My sister, elder by three years, died from leukaemia. I was nine. My own son is now the same age I was when she died. He seems so small. Nothing bad has ever happened to him. What will he be able to remember of his life today as I can of that time?
I remember the wheelchair. I remember the ghastly brown wig whose tight curls shone and gave off a crimplene-like static. She detested it. Not a single attempt made by the manufacturer to create something that would make her look like herself. Like a 12 year old child. We both wore our hair in bunches – mine blonde, hers brown. I remember a hospital bedside portrait session where they had to rouge her cheeks as they were as white as bone.
We went to see her in the children’s hospital every day, after school. How did we get there? My mum didn’t drive. Did we go on the bus, with my baby sister who was not yet three? Did we wait for my dad to get home at twenty past five on the dot and take us?
But then an aunt came to look after us and we didn’t have to go to the hospital as usual.
My parents came home.
‘How is she? I asked.
A look passed between them and my mother beckoned me over to sit on her knee.
‘She’s gone to rockin’ Jesus.’
‘You don’t have to go to school tomorrow if you don’t want to.’
I know I cried. But what did I do then? Did I go off and play? Did I eat my tea?
At school the next day, the teacher asked me to go the library to pick up a book. She had never done that before. I wasn’t book monitor. So I stood outside and listened at the door.
‘Now listen class. We’ve all got to be especially nice to A. Her sister died yesterday.’
When I came back in the room, Robin Bacon gave me his prized spy pen which had invisible ink at one end that you wrote with and then rubbed the other end and the words would magically appear and Jennifer Little gave me the best of her collection of scented rubbers.
I was sent away to stay with another aunt, uncle and three cousins who owned a farm. It was bliss.

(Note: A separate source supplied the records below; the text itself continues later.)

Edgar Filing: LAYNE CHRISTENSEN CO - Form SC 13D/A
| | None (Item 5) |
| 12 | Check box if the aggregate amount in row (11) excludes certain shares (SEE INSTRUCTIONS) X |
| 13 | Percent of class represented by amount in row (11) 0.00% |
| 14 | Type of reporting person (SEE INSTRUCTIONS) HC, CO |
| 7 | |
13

We spent all day riding horses - real and imaginary.
One day I noticed my aunt and uncle getting into their car, both wearing black and my aunt in an Ascot-sized black hat, instead of her usual plaid shirts and slacks. I suddenly put two and two together - they were off to my sister’s funeral. And I wasn’t going. Also, if they were going, who was looking after me?
When I came back from the farm I was furious.

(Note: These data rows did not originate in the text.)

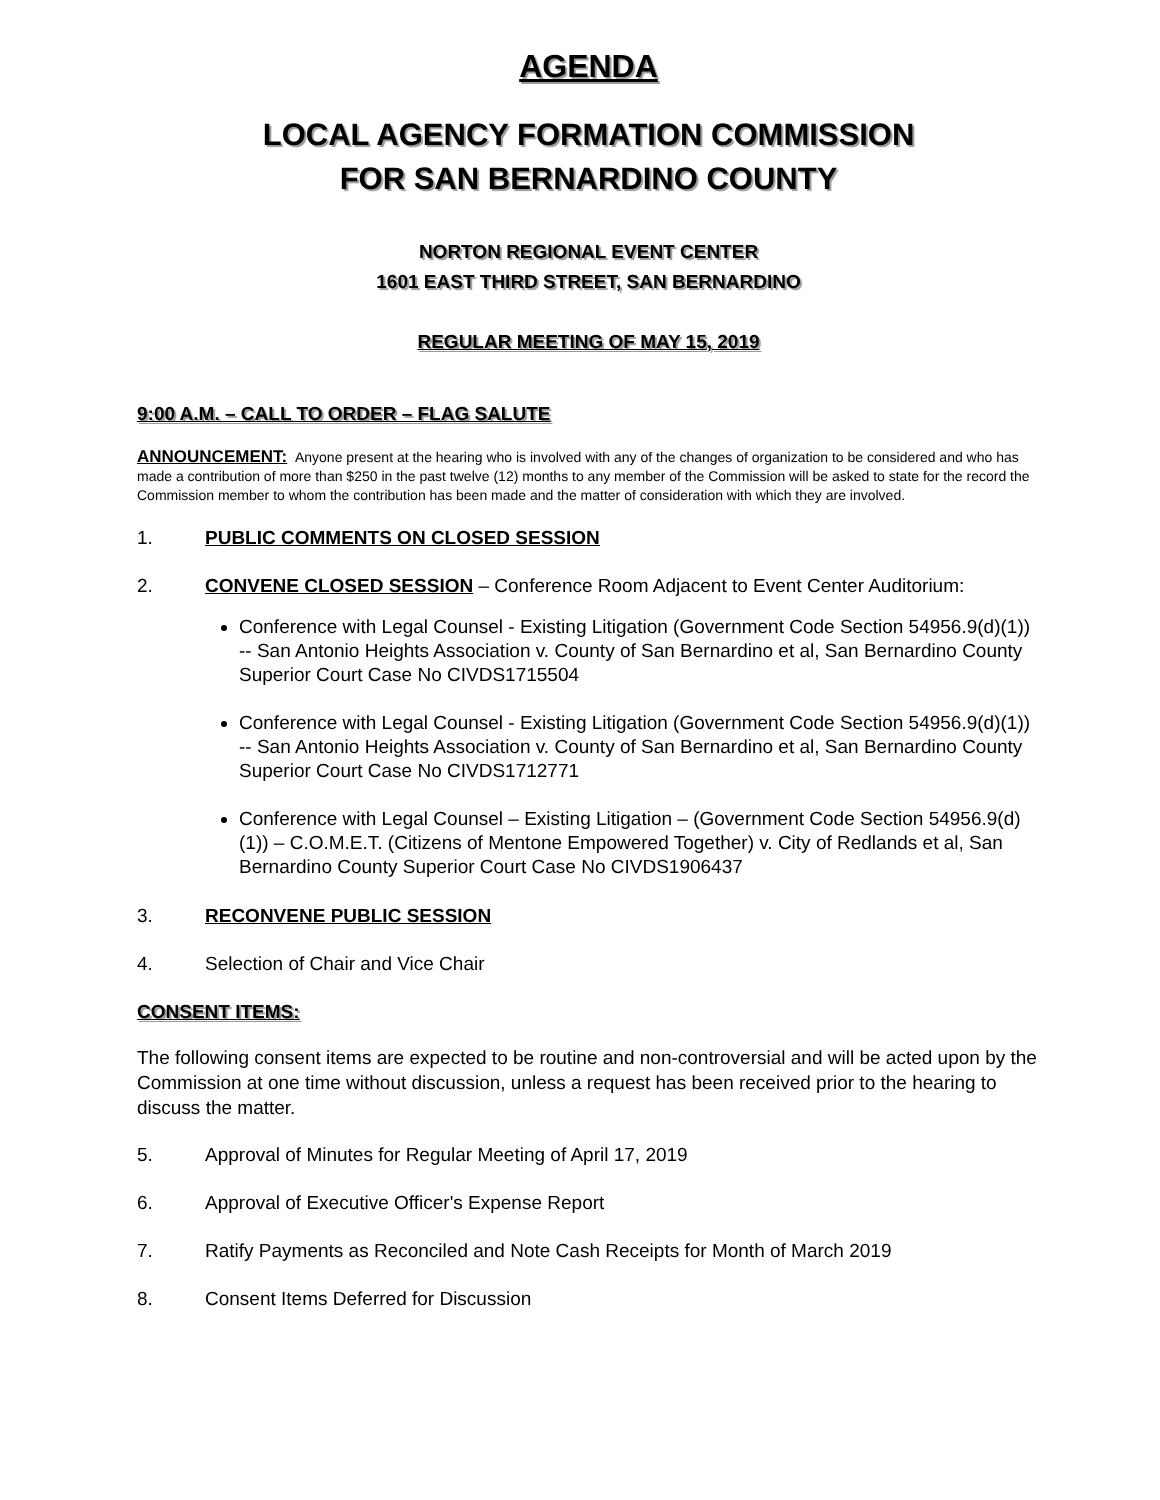AGENDA
LOCAL AGENCY FORMATION COMMISSION
FOR SAN BERNARDINO COUNTY
NORTON REGIONAL EVENT CENTER
1601 EAST THIRD STREET, SAN BERNARDINO
REGULAR MEETING OF MAY 15, 2019
9:00 A.M. – CALL TO ORDER – FLAG SALUTE
ANNOUNCEMENT: Anyone present at the hearing who is involved with any of the changes of organization to be considered and who has made a contribution of more than $250 in the past twelve (12) months to any member of the Commission will be asked to state for the record the Commission member to whom the contribution has been made and the matter of consideration with which they are involved.
1. PUBLIC COMMENTS ON CLOSED SESSION
2. CONVENE CLOSED SESSION – Conference Room Adjacent to Event Center Auditorium:
Conference with Legal Counsel - Existing Litigation (Government Code Section 54956.9(d)(1)) -- San Antonio Heights Association v. County of San Bernardino et al, San Bernardino County Superior Court Case No CIVDS1715504
Conference with Legal Counsel - Existing Litigation (Government Code Section 54956.9(d)(1)) -- San Antonio Heights Association v. County of San Bernardino et al, San Bernardino County Superior Court Case No CIVDS1712771
Conference with Legal Counsel – Existing Litigation – (Government Code Section 54956.9(d)(1)) – C.O.M.E.T. (Citizens of Mentone Empowered Together) v. City of Redlands et al, San Bernardino County Superior Court Case No CIVDS1906437
3. RECONVENE PUBLIC SESSION
4. Selection of Chair and Vice Chair
CONSENT ITEMS:
The following consent items are expected to be routine and non-controversial and will be acted upon by the Commission at one time without discussion, unless a request has been received prior to the hearing to discuss the matter.
5. Approval of Minutes for Regular Meeting of April 17, 2019
6. Approval of Executive Officer's Expense Report
7. Ratify Payments as Reconciled and Note Cash Receipts for Month of March 2019
8. Consent Items Deferred for Discussion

Furious with my parents. Furious that I wasn’t allowed to go to the funeral. Or even asked if I wanted to. But it was different then. Children didn’t go to funerals. They were trying to protect you from your grief. How could they have coped with you there?
Years later I found the card that I wrote to go on the funeral wreath amongst my mother’s things. Words in my childlike handwriting with my best fountain pen. It was smudged from the rain. I have no recollection of writing it.

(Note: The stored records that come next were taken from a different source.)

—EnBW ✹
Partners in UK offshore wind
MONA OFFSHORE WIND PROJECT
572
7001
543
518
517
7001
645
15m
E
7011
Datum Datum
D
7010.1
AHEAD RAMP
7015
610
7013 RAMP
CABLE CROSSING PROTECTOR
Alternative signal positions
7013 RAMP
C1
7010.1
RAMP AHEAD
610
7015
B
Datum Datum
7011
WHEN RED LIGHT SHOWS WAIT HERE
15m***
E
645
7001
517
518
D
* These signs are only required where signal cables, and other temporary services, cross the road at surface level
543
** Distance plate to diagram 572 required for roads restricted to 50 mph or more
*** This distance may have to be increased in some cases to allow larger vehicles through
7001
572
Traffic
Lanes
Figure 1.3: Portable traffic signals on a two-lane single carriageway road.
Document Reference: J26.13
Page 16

Furious that I never got to say goodbye. Because the last time I visited I had no idea it was to be the last time. I might have trilled it, out of earshot, skipping out to freedom. It was just another day at the hospital.
Furious that they didn’t tell me she was dying. They knew. The doctors had said and given some idea of time.
Furious that I didn’t spot any of the clues. I would wait every Thursday for my comic to come through the letterbox. One morning it came and I pounced on it. My Dad asked if he could take it to the hospital for K to read. ‘It’s mine. She can read it any time. She can read it after me.’ My Dad ran upstairs, making a strange choking noise. ‘You didn’t know. You were a child. You acted like a child.’
Furious with God. From innocently singing All Things Bright and Beautiful and Dear Lord and Father of Mankind and God is Love His the Care with its galloping chords at the beginning and then you have to hit the note to join in with the verse. I couldn’t sing any of them any more.
Furious with myself. Why didn’t I give her that stupid comic? I have never forgiven myself.
In therapy we are asked to draw a graph. The horizontal axis marks our years in age. The vertical axis marks our life events. ‘Plot along the line,’ says the counsellor. ‘It represents your happiness level.’ Some people’s dips violently when their parents divorce, some when they themselves divorce, whilst others soar at the same event. Some people’s go off the scale when they children, some do not. Some are on an even keel all along.
Mine begins high. The line then plummets at the age of nine.
What would have happened if she had never died? If my mother had not become severely depressed? If I had not spent the rest of my adolescence seething, feeling second best, walking in dead girl’s clothes, being told by my grandma who adored her first born grandchild with Minstrel coloured eyes ‘it should have been you’?
What would have happened to the line?